ISLAMABAD: Islamabad’s prosecutors have been working on the basis of makeshift arrangements without monetary compensation for five years.

There are currently 14 state prosecutors working in the Islamabad High Court (IHC) who are not paid a salary. Some of them have been working there five years, and others have joined the gratis job in the last couple of years.

These prosecutors have been deployed in the IHC’s seven courts, where they represent the state in criminal cases, including some high profile ones.

One prosecutor remarked that in cases where defence counsel charge millions in legal fees for a single case, the prosecutor does not get paid after a month of work on multiple cases.

This may be one reason that the IHC in May lambasted the criminal justice system for causing agony to litigants. The court went on to say: “We have no hesitation in stating that in the current circumstances this faith [in the criminal justice system] would be totally misguided. Notwithstanding and conceding the weaknesses and shortcomings of the judicial branch, it is dependent on the integrity, quality and professionalism of the other most important stakeholder, i.e. the police, the prison authorities and the prosecution.

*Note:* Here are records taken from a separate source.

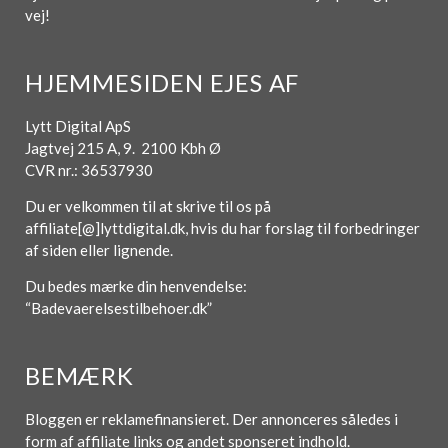
vej!
HJEMMESIDEN EJES AF
Lytt Digital ApS
Jagtvej 215 A, 9. 2100 Kbh Ø
CVR nr.: 36537930
Du er velkommen til at skrive til os på
affiliate[@]lyttdigital.dk, hvis du har forslag til forbedringer
af siden eller lignende.
Du bedes mærke din henvendelse:
“Badevaerelsestilbehoer.dk”
BEMÆRK
Bloggen er reklamefinansieret. Der annonceres således i
form af affiliate links og andet sponseret indhold.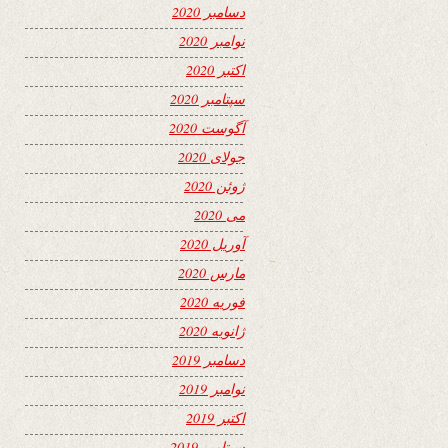
دسامبر 2020
نوامبر 2020
اکتبر 2020
سپتامبر 2020
آگوست 2020
جولای 2020
ژوئن 2020
می 2020
آوریل 2020
مارس 2020
فوریه 2020
ژانویه 2020
دسامبر 2019
نوامبر 2019
اکتبر 2019
سپتامبر 2019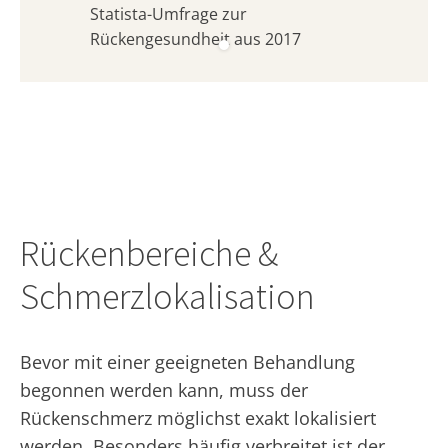
Statista-Umfrage zur
Rückengesundheit aus 2017
Rückenbereiche &
Schmerzlokalisation
Bevor mit einer geeigneten Behandlung
begonnen werden kann, muss der
Rückenschmerz möglichst exakt lokalisiert
werden. Besonders häufig verbreitet ist der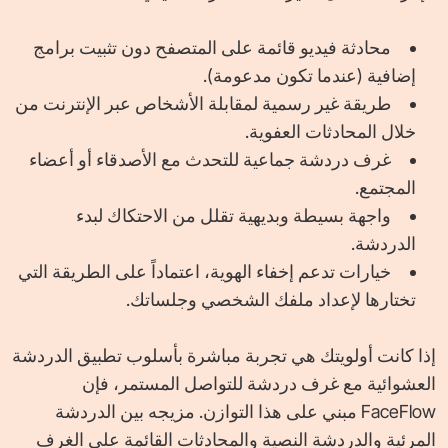
محادثة فيديو قائمة على المتصفح دون تثبيت برامج
إضافية (عندما تكون مدعومة).
طريقة غير رسمية لمقابلة الأشخاص عبر الإنترنت من
خلال المحادثات العفوية.
غرف دردشة جماعية للتحدث مع الأصدقاء أو أعضاء
المجتمع.
واجهة بسيطة وبديهية تقلل من الاحتكاك لبدء
الدردشة.
خيارات تدعم إخفاء الهوية، اعتماداً على الطريقة التي
تختارها لإعداد ملفك الشخصي وجلساتك.
إذا كانت أولويتك هي تجربة مباشرة بأسلوب تطبيق الدردشة
العشوائية مع غرف دردشة للتواصل المستمر، فإن
FaceFlow مبني على هذا التوازن. مزيجه بين الدردشة
المرئية والدردشة النصية والمحادثات القائمة على الغرف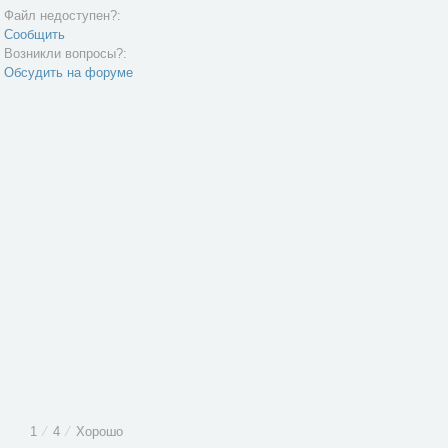
Файл недоступен?:
Сообщить
Возникли вопросы?:
Обсудить на форуме
1
⁄
4
⁄
Хорошо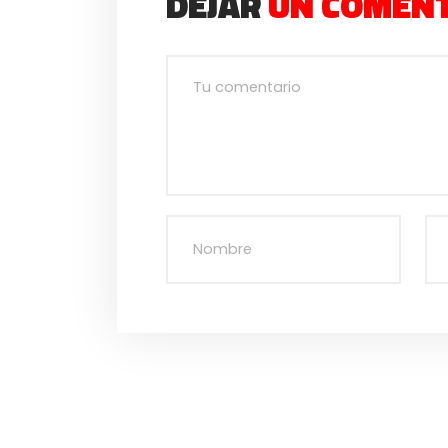
DEJAR
UN COMEN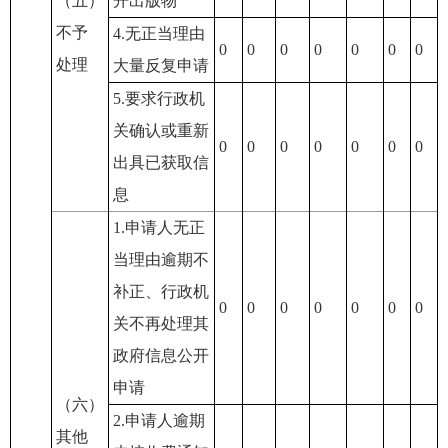
（五）
开出版物
不予
4.无正当理由
0
0
0
0
0
0
0
处理
大量反复申请
5.要求行政机
关确认或重新
0
0
0
0
0
0
0
出具已获取信
息
1.申请人无正
当理由逾期不
补正、行政机
0
0
0
0
0
0
0
关不再处理其
政府信息公开
申请
（六）
2.申请人逾期
其他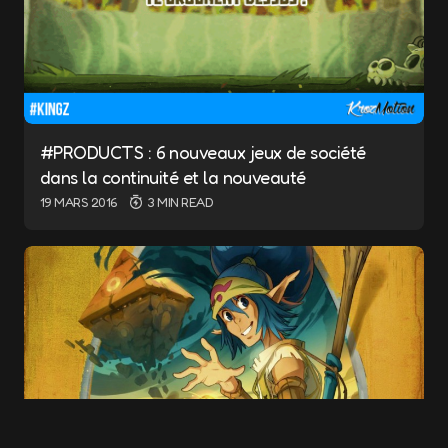
Les champs obligatoires sont indiqués avec
*
Message
*
#PRODUCTS : 6 nouveaux jeux de société
dans la continuité et la nouveauté
19 MARS 2016
3 MIN READ
Name
*
E-mail
*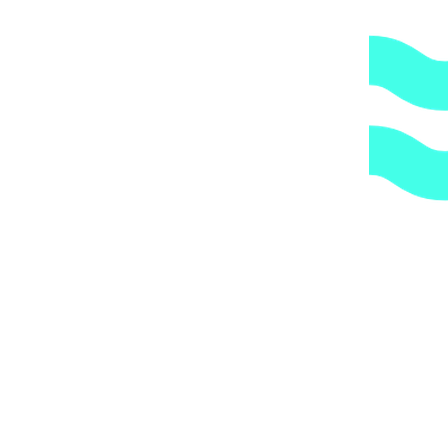
компания всегда оставляет за собой право сделать
дополнительную обрешетку груза, который по их
мнению является хрупким или имеет класс
опасности, это, в свою очередь, увеличивает
стоимость доставки согласно их прайс-листу.
Артикул:
e789ca8e0e77
Категории:
Трубы и держатели
,
Трубы
и фитинги
,
Хомуты
1.
Доступные цены.
Прямые поставки оборудования.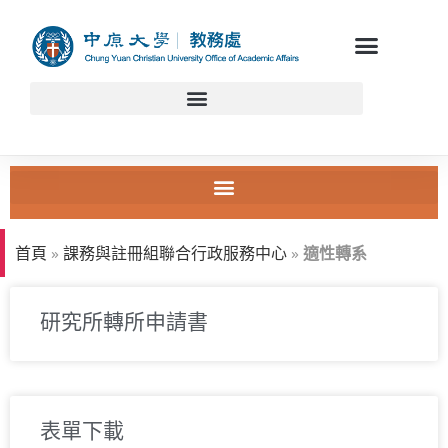
首頁
»
課務與註冊組聯合行政服務中心
»
適性轉系
研究所轉所申請書
表單下載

“Whether due to corruption, complacency or sheer incompetence and lack of professionalism, the criminal justice system is definitely not serving its purpose; rather it is perpetuating miscarriages of justice and appears to have become a source of grave injustice.”

While observing the “incompetence, outdated and obsolete” investigation techniques and the “lack of probity and professionalism” in a specific murder case, the court added: “Regretfully, this is not an isolated case, but a general pattern observed in most of the cases. It has been observed that, invariably, the investigating officers either appear to be complacent, compromised or totally incompetent.”

The court said: “The low-paid investigating officer does not have sufficient resources to visit the crime scene when a crime is reported, let alone transporting the sealed samples and arranging the payment of the fee to the official laboratory for conducting chemical examinations. It is not a secret that parties, invariably the victims, are asked for money because sufficient official resources for conducting investigations are not available.”

The advocate general Islamabad, who is also working as the prosecutor general of Islamabad, Niazullah Khan Niazi when contacted said that the system is being upgraded for better coordination between the investigation officer and the prosecutor so they can file a well-organised and cohesive charge sheet and submit evidence in a more effective way.

He said that the government has also introduced a bill to set up a prosecution department in Islamabad and strengthen the office of the advocate general.

After the law comes into force, he said, prosecutors will be paid a reasonable salary and efforts are ongoing to compensate prosecutors until they start being paid regularly.

Mr Niazi also claimed that free prosecution work gives junior lawyers the opportunity to learn and work against very senior lawyers at the high court level.